Between the wars, several Norwegian gunsmiths attempted to create harpoon guns, intended for hunting seals and shooting rescue lines to boats in distress. Seeing a ready market, and having access to the several thousand Jarmanns in storage, Kongsberg Våpenfabrikk designed a harpoon gun referred to as the M28. As part of the rebuild, the magazine and the repeating mechanism were removed, and the handguard and barrel were shortened. In addition, a heavy rubber shoulderpad was added to reduce the considerable recoil. The rifle could still fire the ordinary 10.15 x 61R cartridge after the conversion. A box could be mounted under the handguard containing up to 300 m of thin rope.
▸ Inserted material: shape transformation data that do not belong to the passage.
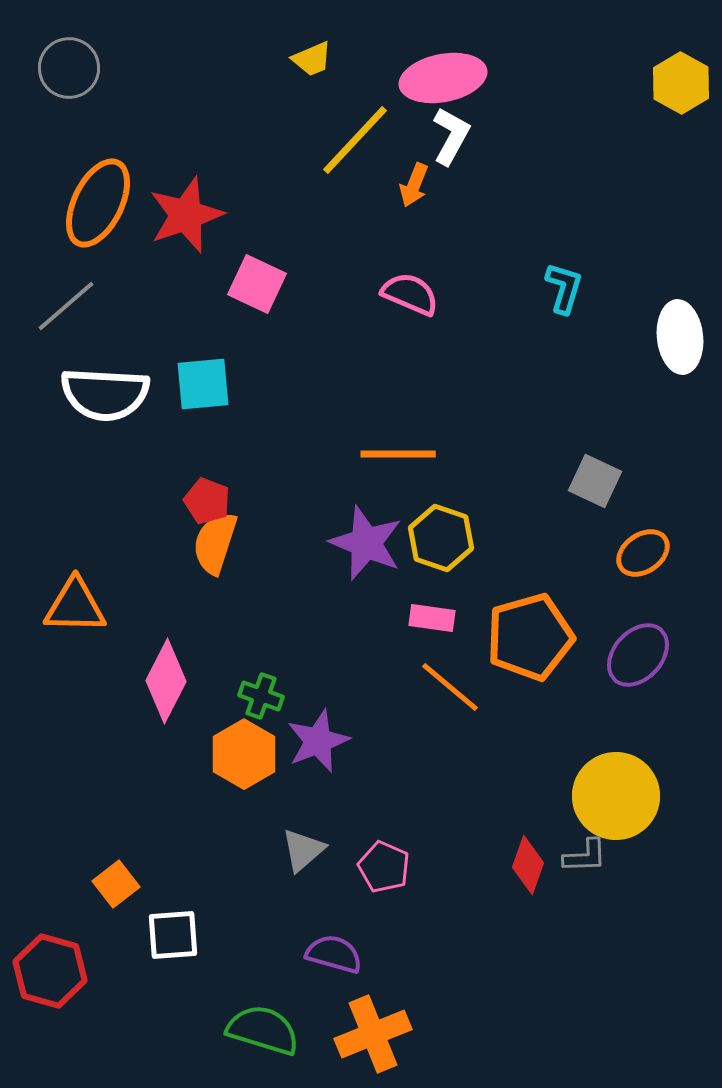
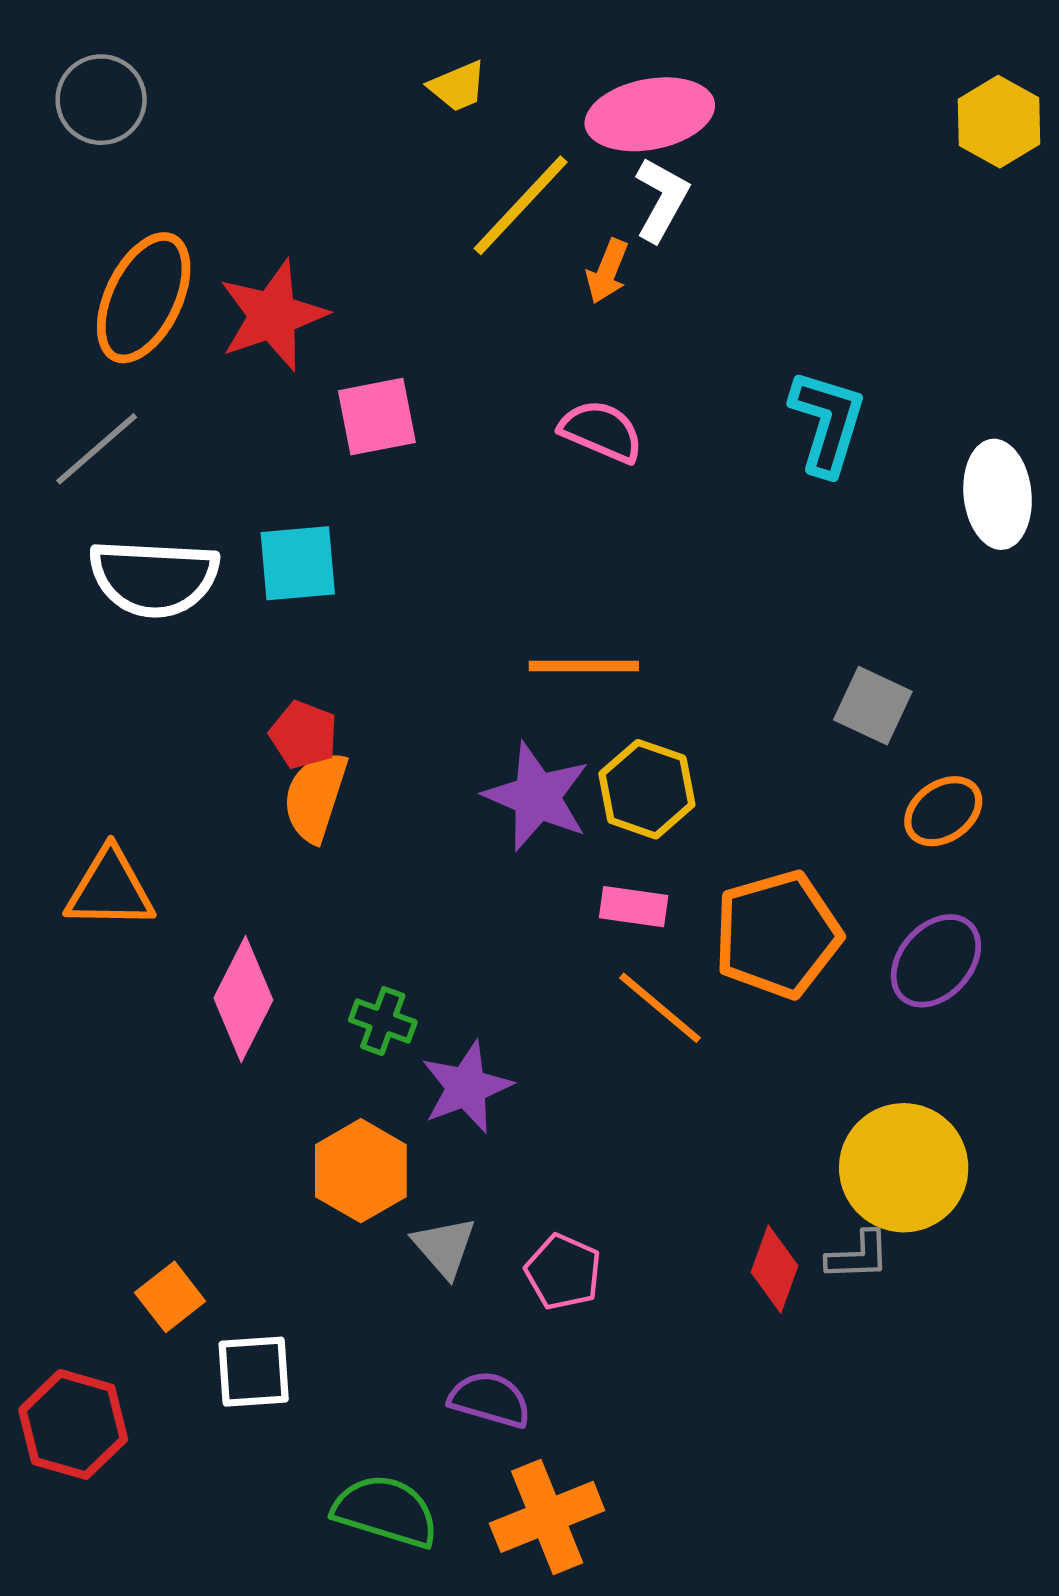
pink square: (257, 284) -> (377, 417), turned -36
cyan L-shape: (564, 288) -> (827, 422), size x1.4
orange hexagon: (244, 754) -> (361, 1171), moved
gray triangle: (303, 850) -> (444, 1247), turned -30

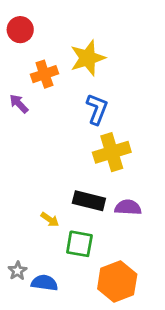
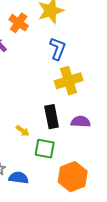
orange cross: (44, 74) -> (19, 23), turned -36
black rectangle: (89, 201) -> (52, 117), turned 65

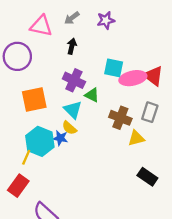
Kongsberg manufactured the M28 harpoon gun until 1952, when they started using the Mauser 98 mechanism in a new harpoon gun called the M52. The sources indicate that around 1,911 Jarmann rifles were modified to M28s, about half of them after World War II.

The M28 was advertised as being suitable for use for hunting and rescue work, as well as for general shooting of lines. The advertisement reproduced here specifically mentions its suitability for firefighters, people erecting telephone lines and general construction work. The M28 was seen as suitable for hunting Atlantic bluefin tuna, seals, swordfish and other large marine animals. Among the equipment that could be delivered for the M28 were hunting harpoons, rescue harpoons, rocket-assisted harpoons, 'dum-dum bullets' and rope of various lengths in special crates. The special rounds for launching harpoons were manufactured until the mid-1970s.